Mrs. Souter is addressing this problem head on. As she mentioned in her talk, when she goes to politicians she goes ready to tell them these facts. Also her organization is directly dealing with as much of this as possible, above I mentioned there were 10 641 people on the affordable housing list in Niagara in 2011. Well in 2013 community care took 13 732 calls asking for help in getting housing. They are trying to help as many people as possible; they offer financial support food support, legal help everything and it is all provided by the community. There is no government funding, they are not allotted any funds but what they can generate. Interestingly Community Care does not just hand out the food; they offer information on eating healthy. They seek to empower the person using their facilities, it is not about cranking through cases and just providing a service. It is also about teaching good habits and offering independence. Community Care is a great example of helping by creating social capital.

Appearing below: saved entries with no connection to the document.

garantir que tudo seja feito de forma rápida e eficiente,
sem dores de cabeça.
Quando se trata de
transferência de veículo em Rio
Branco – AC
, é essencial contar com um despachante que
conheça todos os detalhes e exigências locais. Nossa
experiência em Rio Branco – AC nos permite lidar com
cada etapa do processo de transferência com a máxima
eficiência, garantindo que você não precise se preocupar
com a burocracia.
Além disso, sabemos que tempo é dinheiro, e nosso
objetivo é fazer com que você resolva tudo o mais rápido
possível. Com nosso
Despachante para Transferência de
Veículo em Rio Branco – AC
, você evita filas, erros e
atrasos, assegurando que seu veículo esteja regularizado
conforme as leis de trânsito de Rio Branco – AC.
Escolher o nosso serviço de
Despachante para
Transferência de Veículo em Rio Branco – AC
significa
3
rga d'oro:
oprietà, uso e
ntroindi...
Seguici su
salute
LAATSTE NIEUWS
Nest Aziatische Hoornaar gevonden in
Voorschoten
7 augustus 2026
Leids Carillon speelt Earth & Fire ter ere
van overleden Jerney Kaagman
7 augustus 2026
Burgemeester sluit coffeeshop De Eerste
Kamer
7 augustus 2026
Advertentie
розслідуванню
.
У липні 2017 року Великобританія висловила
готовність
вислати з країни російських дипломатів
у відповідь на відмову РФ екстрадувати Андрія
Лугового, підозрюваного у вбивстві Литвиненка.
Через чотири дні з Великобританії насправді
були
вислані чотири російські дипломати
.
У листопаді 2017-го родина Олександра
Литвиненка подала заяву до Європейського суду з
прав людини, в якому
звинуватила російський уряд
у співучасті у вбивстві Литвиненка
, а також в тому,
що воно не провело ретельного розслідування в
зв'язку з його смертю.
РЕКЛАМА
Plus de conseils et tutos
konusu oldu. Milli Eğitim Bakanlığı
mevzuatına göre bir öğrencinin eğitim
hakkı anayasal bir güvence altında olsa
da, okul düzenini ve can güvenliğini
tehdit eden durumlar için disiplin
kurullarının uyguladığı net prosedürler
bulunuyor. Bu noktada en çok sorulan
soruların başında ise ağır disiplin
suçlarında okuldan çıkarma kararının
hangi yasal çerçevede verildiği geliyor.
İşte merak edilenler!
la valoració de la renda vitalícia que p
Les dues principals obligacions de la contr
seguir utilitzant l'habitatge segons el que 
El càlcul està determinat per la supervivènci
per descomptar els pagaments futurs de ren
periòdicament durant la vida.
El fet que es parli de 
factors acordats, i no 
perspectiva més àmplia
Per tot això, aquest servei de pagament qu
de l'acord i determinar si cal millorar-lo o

To me it seemed that Mrs. Souter’s message was not about poverty, it is about ending poverty. Specifically through community based programs and co-operation. What struck a chord with me was the information that they work collectively as food banks in our region and share resources. That is brilliant as you may have a region with very charitable people and not so many patrons, or vice versa. Also she is actively meeting with politicians to try and get her points across and into legislature. I was really wowed by the low income cut off information. A single person cut off is at $20 366 a year. That is low, I currently make more than that and I find myself short every once and a while. Also the amount of money that Ontario works provides for shelter is currently $376. I have rarely seen a place where rent is that low and the living conditions are not horrid. Add in a child and the amount goes up, but barely. A single parent with one child gets $596 for shelter. Maybe they could rent a room together for that but not an apartment, especially not a two bedroom. I assume these amounts are supposed to be supplemented with your own income but the cut off is very low for this social assistance. A family of four living at a cut off of 37 843, that leaves only $21 500 that the parents could make, in a year and combined. If they exceed that amount they lose the $16 344 in support. This is what Mrs.Souter is saying essentially, that it is really hard to get ahead in that system. As soon as you can take your own step forward, you are knocked back to shaky ground.